== DER TEXT ==
November

Es ist wieder einmal soweit – die Zeit der Treibjagden hat begonnen. Mit Hund und Flinte auf Rehe zu jagen, das ist eine sehr ursprüngliche Sache. Es ist die Jagd, wie sie Väter und Grossväter schon betrieben haben.

 

Die Schweizer Jäger waren lange der Überheblichkeit und den unsachlichen Behauptungen zum Thema Schrotschuss und überhaupt Rehwild-Treibjagd aus der Nachbarschaft ausgesetzt. Am lautesten geschrien haben immer jene, die gar nicht wussten, was in der Schweiz eigentlich Sache ist. Noch heute wird man gelegentlich offen angefeindet, wenn man berichtet, gerne mit Hund und Schrot Rehe zu jagen. Aber in den letzten Jahren begegnet man auch immer wieder ausländischen Jägern, die begeistert und voll Achtung von den Schweizer Rehjagden berichten.
===
AUFGABE:
Fasse den Text über die Treibjagd auf Rehe in zwei Sätzen zusammen.
== DATENSÄTZE ==
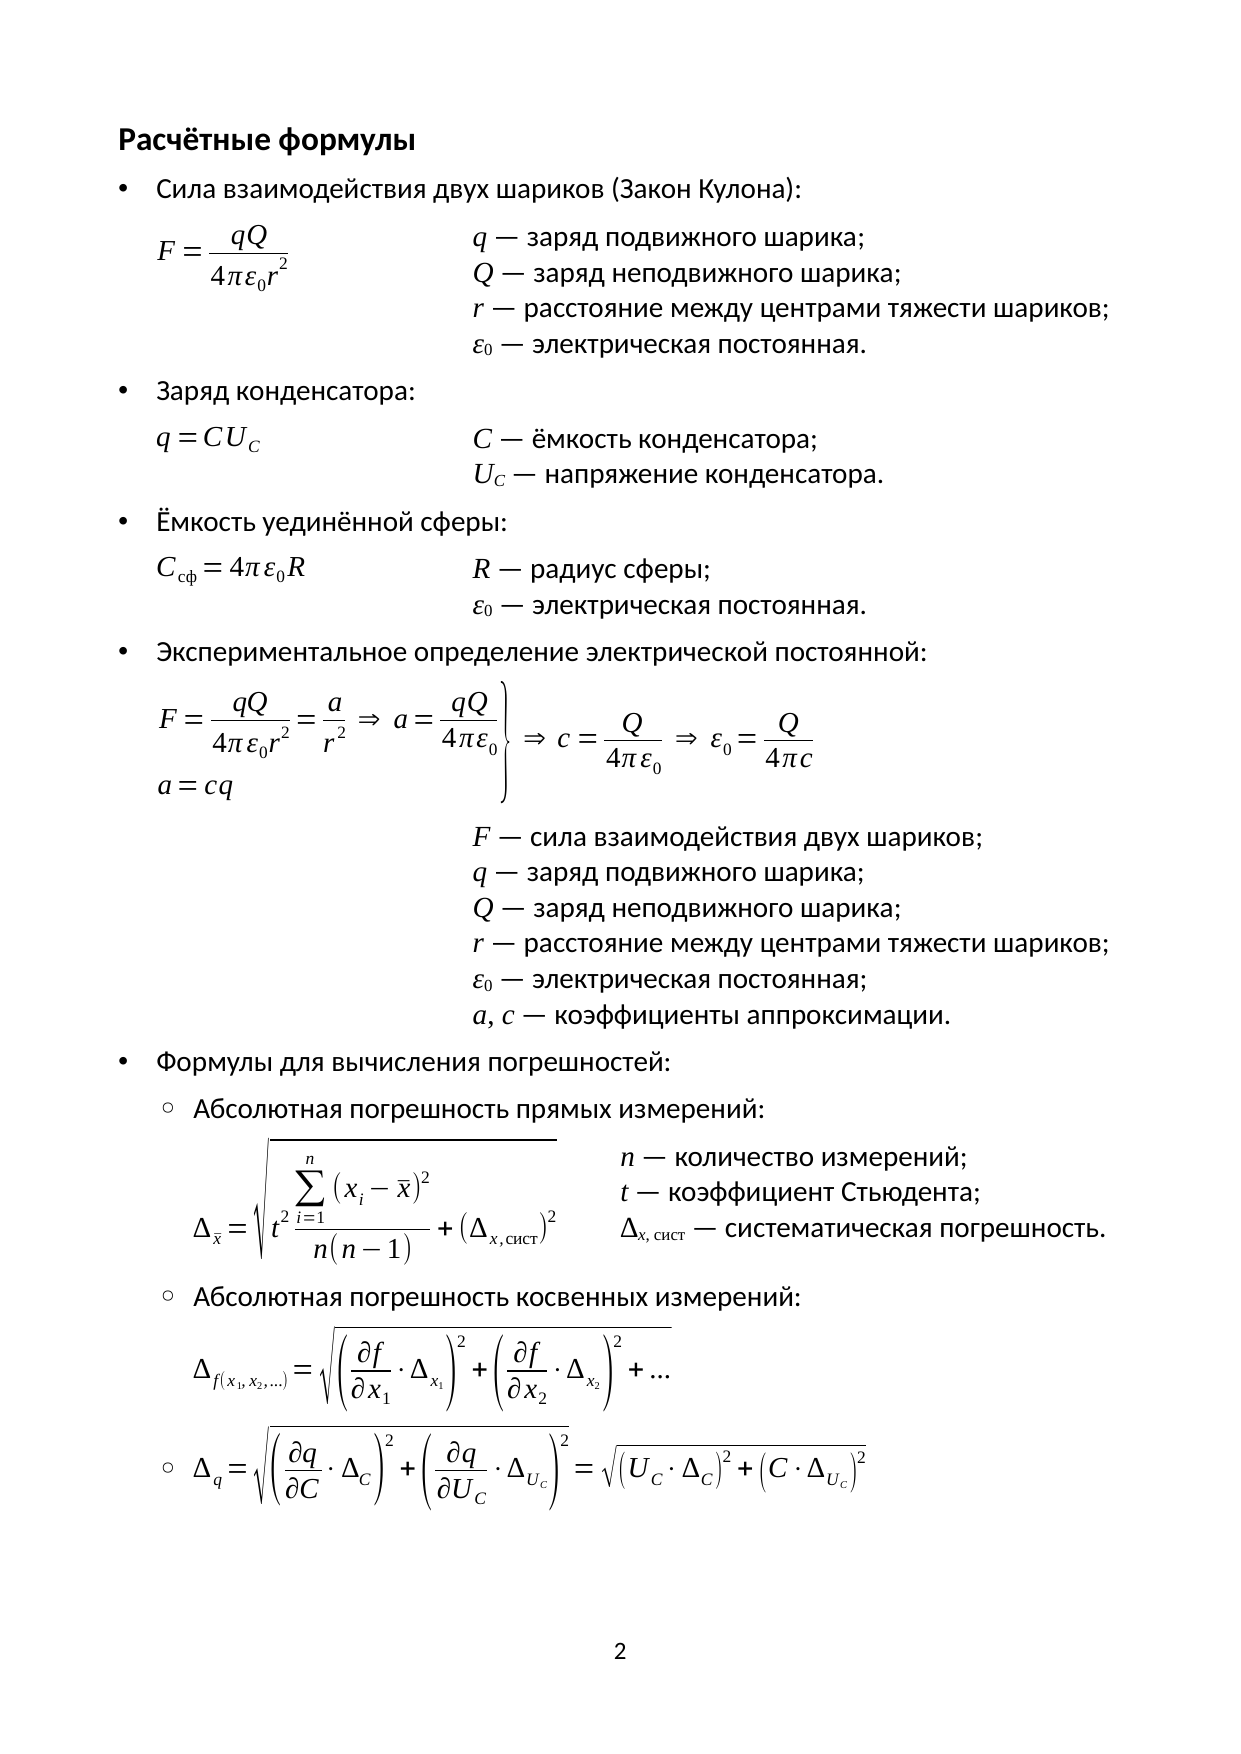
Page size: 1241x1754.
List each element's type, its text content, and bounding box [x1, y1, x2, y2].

table_header [156, 550, 472, 633]
list Ёмкость уединённой сферы: [118, 503, 1122, 538]
table_header [156, 218, 472, 372]
table_header R — радиус сферы; ε0 — электрическая постоянная. [473, 550, 1122, 633]
list Заряд конденсатора: [118, 372, 1122, 408]
list Абсолютная погрешность косвенных измерений: [156, 1278, 1122, 1313]
table_header q — заряд подвижного шарика; Q — заряд неподвижного шарика; r — расстояние между центрами тяжести шариков; ε0 — электрическая постоянная. [473, 218, 1122, 372]
subtitle Расчётные формулы [118, 118, 1122, 159]
table_header n — количество измерений; t — коэффициент Стьюдента; ∆x, сист — систематическая погрешность. [620, 1138, 1122, 1278]
list Формулы для вычисления погрешностей: [118, 1043, 1122, 1079]
list Абсолютная погрешность прямых измерений: [156, 1091, 1122, 1126]
table_header C — ёмкость конденсатора; UC — напряжение конденсатора. [473, 420, 1122, 503]
list Экспериментальное определение электрической постоянной: [118, 633, 1122, 669]
list Сила взаимодействия двух шариков (Закон Кулона): [118, 171, 1122, 206]
list F — сила взаимодействия двух шариков; q — заряд подвижного шарика; Q — заряд неподвижного шарика; r — расстояние между центрами тяжести шариков; ε0 — электрическая постоянная; a, c — коэффициенты аппроксимации. [437, 818, 1122, 1031]
table_header [156, 420, 472, 503]
table_header [193, 1138, 620, 1278]
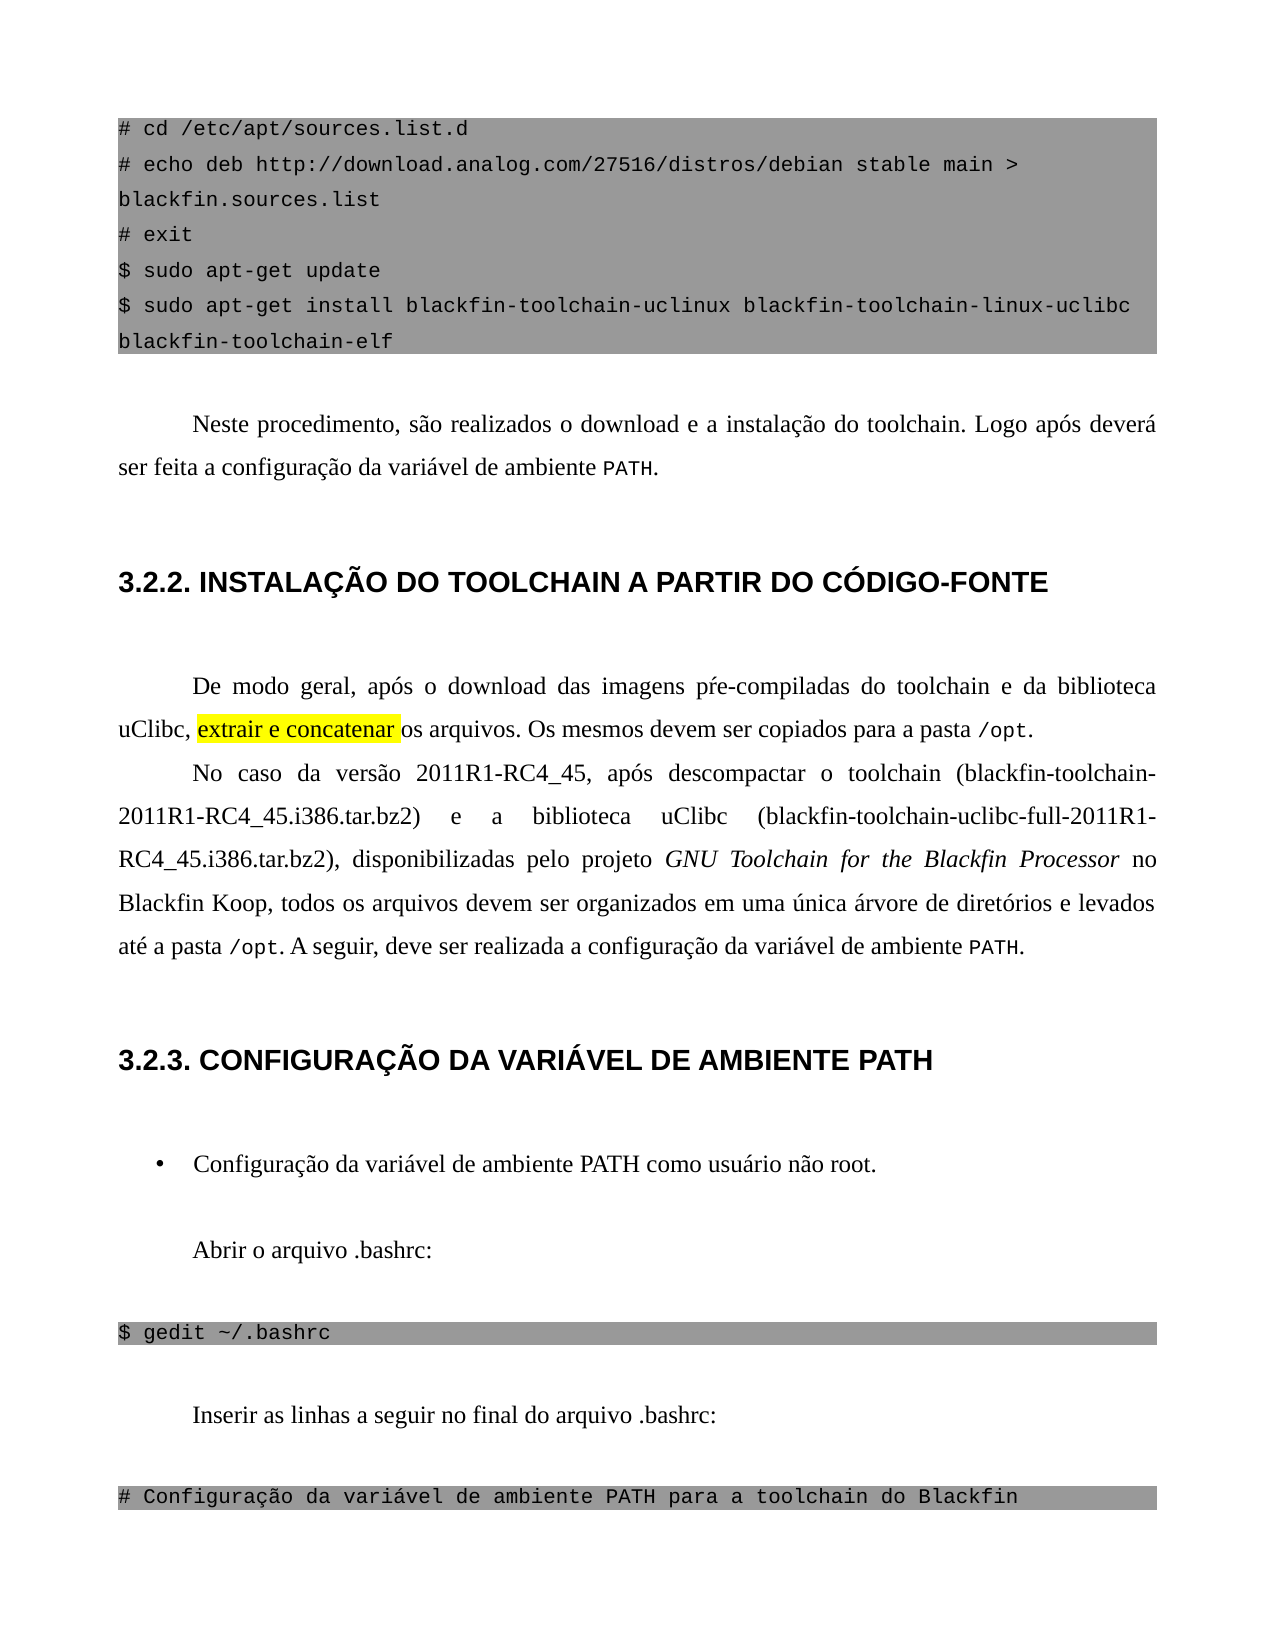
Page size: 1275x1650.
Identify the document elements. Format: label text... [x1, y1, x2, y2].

text $ sudo apt-get update [118, 260, 1157, 283]
text # exit [118, 224, 1157, 248]
list Configuração da variável de ambiente PATH como usuário não root. [156, 1149, 1157, 1178]
text Inserir as linhas a seguir no final do arquivo .bashrc: [118, 1400, 1157, 1429]
text $ sudo apt-get install blackfin-toolchain-uclinux blackfin-toolchain-linux-uclibc blackfin-toolchain-elf [118, 295, 1157, 354]
text $ gedit ~/.bashrc [118, 1322, 1157, 1345]
text Neste procedimento, são realizados o download e a instalação do toolchain. Logo após deverá ser feita a configuração da variável de ambiente PATH. [118, 409, 1157, 482]
text De modo geral, após o download das imagens pŕe-compiladas do toolchain e da biblioteca uClibc, extrair e concatenar os arquivos. Os mesmos devem ser copiados para a pasta /opt. [118, 671, 1157, 743]
text # echo deb http://download.analog.com/27516/distros/debian stable main > blackfin.sources.list [118, 153, 1157, 213]
text Abrir o arquivo .bashrc: [118, 1235, 1157, 1264]
text # Configuração da variável de ambiente PATH para a toolchain do Blackfin [118, 1486, 1157, 1510]
text No caso da versão 2011R1-RC4_45, após descompactar o toolchain (blackfin-toolchain-2011R1-RC4_45.i386.tar.bz2) e a biblioteca uClibc (blackfin-toolchain-uclibc-full-2011R1-RC4_45.i386.tar.bz2), disponibilizadas pelo projeto GNU Toolchain for the Blackfin Processor no Blackfin Koop, todos os arquivos devem ser organizados em uma única árvore de diretórios e levados até a pasta /opt. A seguir, deve ser realizada a configuração da variável de ambiente PATH. [118, 758, 1157, 960]
text # cd /etc/apt/sources.list.d [118, 118, 1157, 142]
subtitle 3.2.3. CONFIGURAÇÃO DA VARIÁVEL DE AMBIENTE PATH [118, 1043, 1157, 1077]
subtitle 3.2.2. INSTALAÇÃO DO TOOLCHAIN A PARTIR DO CÓDIGO-FONTE [118, 565, 1157, 598]
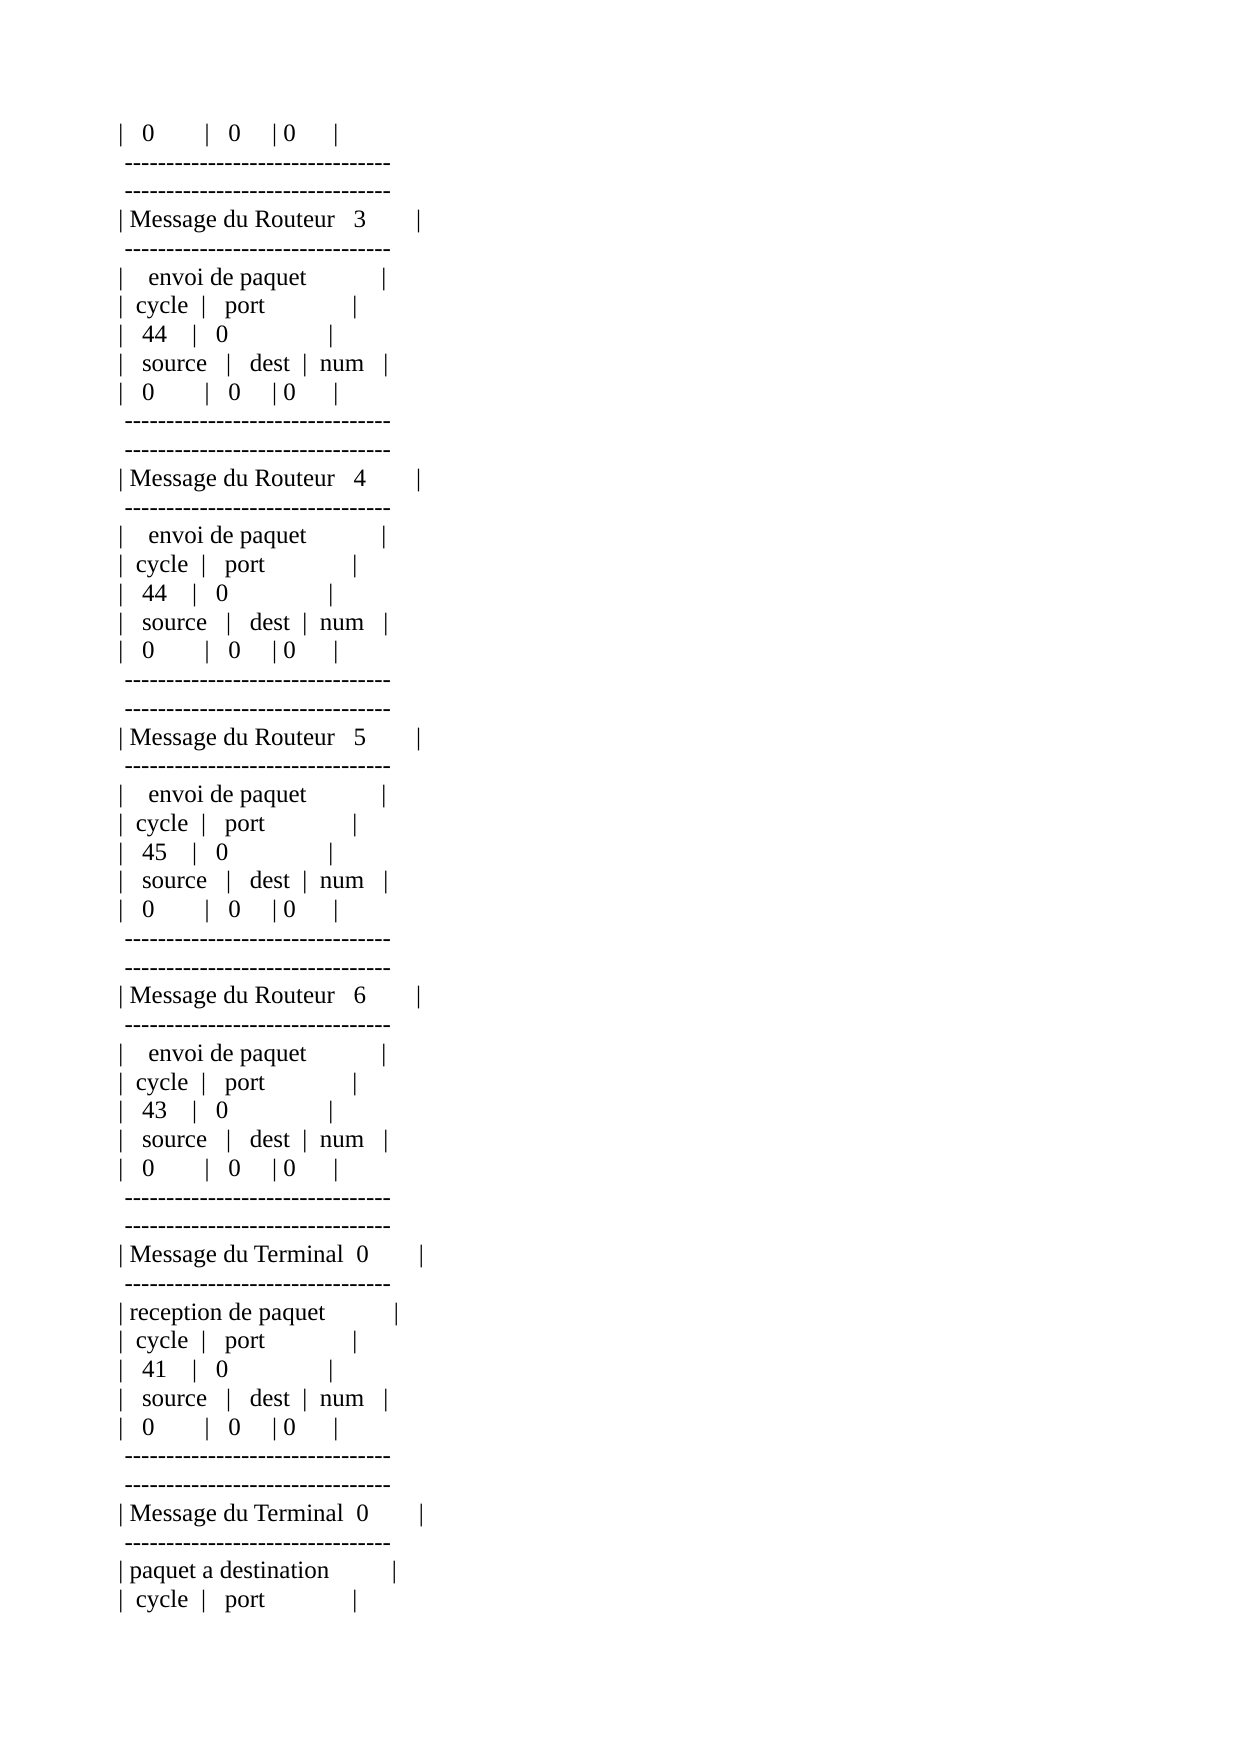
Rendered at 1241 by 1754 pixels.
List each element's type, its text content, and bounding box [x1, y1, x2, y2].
===
LÖSUNG:
Die Zeit der Treibjagden hat wieder begonnen, bei denen man mit Hund und Flinte auf Rehe jagt, so wie es schon Väter und Großväter getan haben. Schweizer Jäger waren lange überheblichen und unsachlichen Behauptungen aus der Nachbarschaft ausgesetzt und werden teils noch heute angefeindet, doch in den letzten Jahren berichten auch ausländische Jäger begeistert und voller Achtung von den Schweizer Rehjagden.